> _Work task_
Records follow. Copy every line with "NetConnection".

> _Listed records_
........

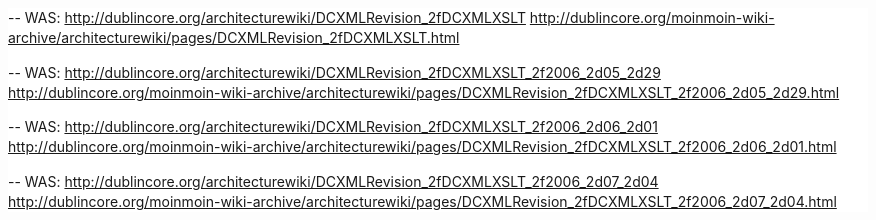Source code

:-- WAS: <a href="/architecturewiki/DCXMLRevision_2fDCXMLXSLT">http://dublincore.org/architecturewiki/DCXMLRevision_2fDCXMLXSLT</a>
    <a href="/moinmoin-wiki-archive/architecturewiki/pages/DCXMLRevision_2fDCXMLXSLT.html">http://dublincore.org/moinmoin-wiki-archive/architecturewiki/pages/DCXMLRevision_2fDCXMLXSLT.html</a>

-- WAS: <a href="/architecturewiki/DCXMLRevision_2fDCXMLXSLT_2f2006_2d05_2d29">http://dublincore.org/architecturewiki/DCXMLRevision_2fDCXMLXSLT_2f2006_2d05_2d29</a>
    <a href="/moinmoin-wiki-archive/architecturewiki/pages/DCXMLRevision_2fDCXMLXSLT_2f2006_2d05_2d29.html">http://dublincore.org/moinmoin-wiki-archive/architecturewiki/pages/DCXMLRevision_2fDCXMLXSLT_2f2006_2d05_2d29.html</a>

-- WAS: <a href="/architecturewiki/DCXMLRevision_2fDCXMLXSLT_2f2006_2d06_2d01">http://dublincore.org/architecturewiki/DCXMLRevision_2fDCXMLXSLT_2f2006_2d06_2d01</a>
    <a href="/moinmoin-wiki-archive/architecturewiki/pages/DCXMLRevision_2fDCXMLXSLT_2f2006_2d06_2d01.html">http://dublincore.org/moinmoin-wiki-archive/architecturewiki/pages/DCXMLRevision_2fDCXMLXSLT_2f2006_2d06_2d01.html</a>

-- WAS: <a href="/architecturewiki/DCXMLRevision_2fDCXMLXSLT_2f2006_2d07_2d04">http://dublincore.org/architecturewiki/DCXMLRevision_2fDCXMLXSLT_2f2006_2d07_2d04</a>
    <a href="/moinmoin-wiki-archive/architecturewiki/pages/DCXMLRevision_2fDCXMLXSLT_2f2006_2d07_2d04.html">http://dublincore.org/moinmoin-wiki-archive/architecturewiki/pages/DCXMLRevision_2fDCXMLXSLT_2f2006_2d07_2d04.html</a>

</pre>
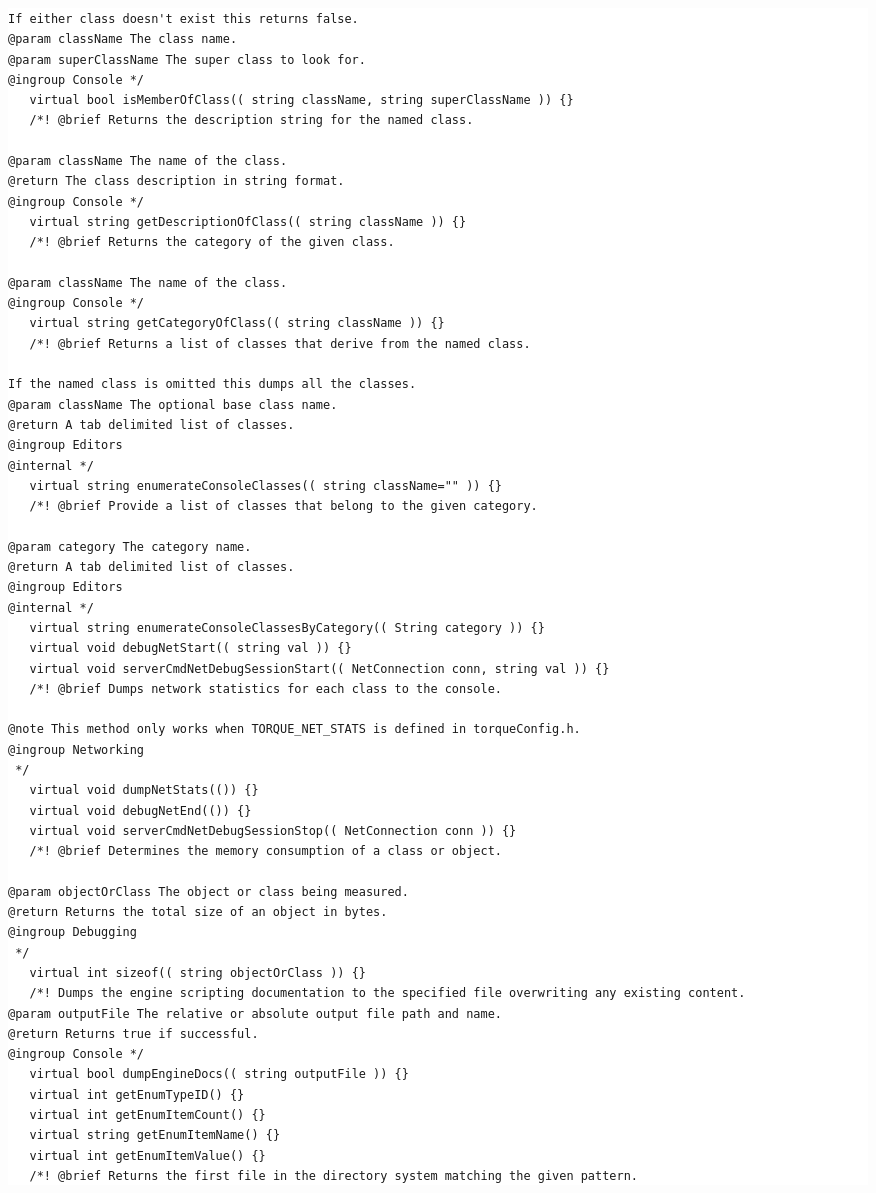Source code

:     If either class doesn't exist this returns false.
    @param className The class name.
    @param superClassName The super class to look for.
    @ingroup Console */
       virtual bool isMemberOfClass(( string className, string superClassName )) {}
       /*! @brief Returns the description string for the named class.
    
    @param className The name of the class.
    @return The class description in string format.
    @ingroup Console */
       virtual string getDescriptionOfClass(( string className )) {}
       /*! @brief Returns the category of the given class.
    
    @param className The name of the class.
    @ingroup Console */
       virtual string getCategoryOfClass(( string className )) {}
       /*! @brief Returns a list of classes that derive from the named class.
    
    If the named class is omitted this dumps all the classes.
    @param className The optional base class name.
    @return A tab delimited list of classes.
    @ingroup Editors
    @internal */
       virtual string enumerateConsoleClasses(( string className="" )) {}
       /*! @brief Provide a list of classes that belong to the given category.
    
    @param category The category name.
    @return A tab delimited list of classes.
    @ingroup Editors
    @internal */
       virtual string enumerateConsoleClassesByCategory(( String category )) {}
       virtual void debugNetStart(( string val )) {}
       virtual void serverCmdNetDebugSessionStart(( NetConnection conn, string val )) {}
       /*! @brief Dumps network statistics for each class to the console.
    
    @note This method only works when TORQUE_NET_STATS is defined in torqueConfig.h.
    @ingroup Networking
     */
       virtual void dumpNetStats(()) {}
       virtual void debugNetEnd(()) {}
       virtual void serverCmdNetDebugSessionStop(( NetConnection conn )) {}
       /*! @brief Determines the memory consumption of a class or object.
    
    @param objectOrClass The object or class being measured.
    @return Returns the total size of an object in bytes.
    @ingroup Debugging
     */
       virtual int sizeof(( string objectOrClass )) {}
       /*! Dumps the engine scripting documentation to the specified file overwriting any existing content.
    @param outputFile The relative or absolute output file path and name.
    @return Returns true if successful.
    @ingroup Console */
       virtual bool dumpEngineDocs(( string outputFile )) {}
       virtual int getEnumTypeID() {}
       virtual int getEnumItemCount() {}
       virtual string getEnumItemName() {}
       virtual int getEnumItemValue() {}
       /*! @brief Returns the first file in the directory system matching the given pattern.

........

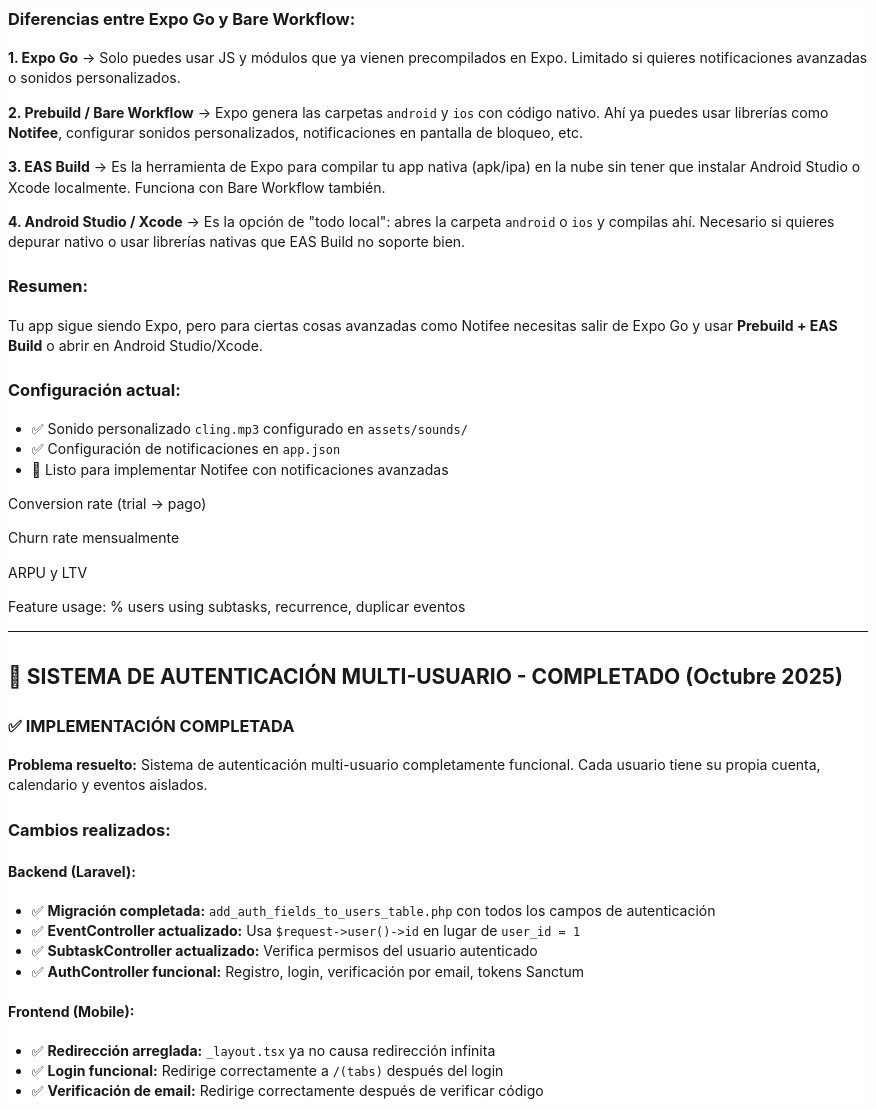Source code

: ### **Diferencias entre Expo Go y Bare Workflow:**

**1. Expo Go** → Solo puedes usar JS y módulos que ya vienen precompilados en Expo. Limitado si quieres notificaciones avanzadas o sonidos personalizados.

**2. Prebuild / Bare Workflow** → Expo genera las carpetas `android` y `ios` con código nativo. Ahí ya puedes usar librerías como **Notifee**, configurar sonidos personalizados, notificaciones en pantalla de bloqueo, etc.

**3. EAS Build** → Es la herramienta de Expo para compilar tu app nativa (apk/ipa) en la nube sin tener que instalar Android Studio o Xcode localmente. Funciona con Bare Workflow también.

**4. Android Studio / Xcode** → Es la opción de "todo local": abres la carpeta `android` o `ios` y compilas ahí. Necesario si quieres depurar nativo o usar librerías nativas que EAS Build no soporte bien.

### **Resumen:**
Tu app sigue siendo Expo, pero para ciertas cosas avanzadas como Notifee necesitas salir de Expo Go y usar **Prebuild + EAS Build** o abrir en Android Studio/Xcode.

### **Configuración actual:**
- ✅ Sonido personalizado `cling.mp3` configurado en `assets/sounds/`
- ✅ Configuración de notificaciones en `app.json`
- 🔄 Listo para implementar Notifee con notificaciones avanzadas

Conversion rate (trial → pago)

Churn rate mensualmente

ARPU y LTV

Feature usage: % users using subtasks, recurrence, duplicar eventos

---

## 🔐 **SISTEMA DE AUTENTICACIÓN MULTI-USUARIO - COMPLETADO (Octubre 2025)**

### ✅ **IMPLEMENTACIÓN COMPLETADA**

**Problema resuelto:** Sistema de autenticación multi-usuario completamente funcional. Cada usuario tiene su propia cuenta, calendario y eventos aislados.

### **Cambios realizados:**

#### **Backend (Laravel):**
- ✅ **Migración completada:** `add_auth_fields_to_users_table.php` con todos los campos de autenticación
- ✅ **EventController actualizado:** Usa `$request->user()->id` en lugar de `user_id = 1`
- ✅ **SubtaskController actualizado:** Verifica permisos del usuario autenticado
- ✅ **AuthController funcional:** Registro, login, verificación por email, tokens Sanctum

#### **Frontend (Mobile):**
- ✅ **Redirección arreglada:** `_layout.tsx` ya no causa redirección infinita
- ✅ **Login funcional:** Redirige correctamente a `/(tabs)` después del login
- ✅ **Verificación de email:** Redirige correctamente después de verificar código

........

> _Solution for this problem_
       virtual void serverCmdNetDebugSessionStart(( NetConnection conn, string val )) {}
       virtual void serverCmdNetDebugSessionStop(( NetConnection conn )) {}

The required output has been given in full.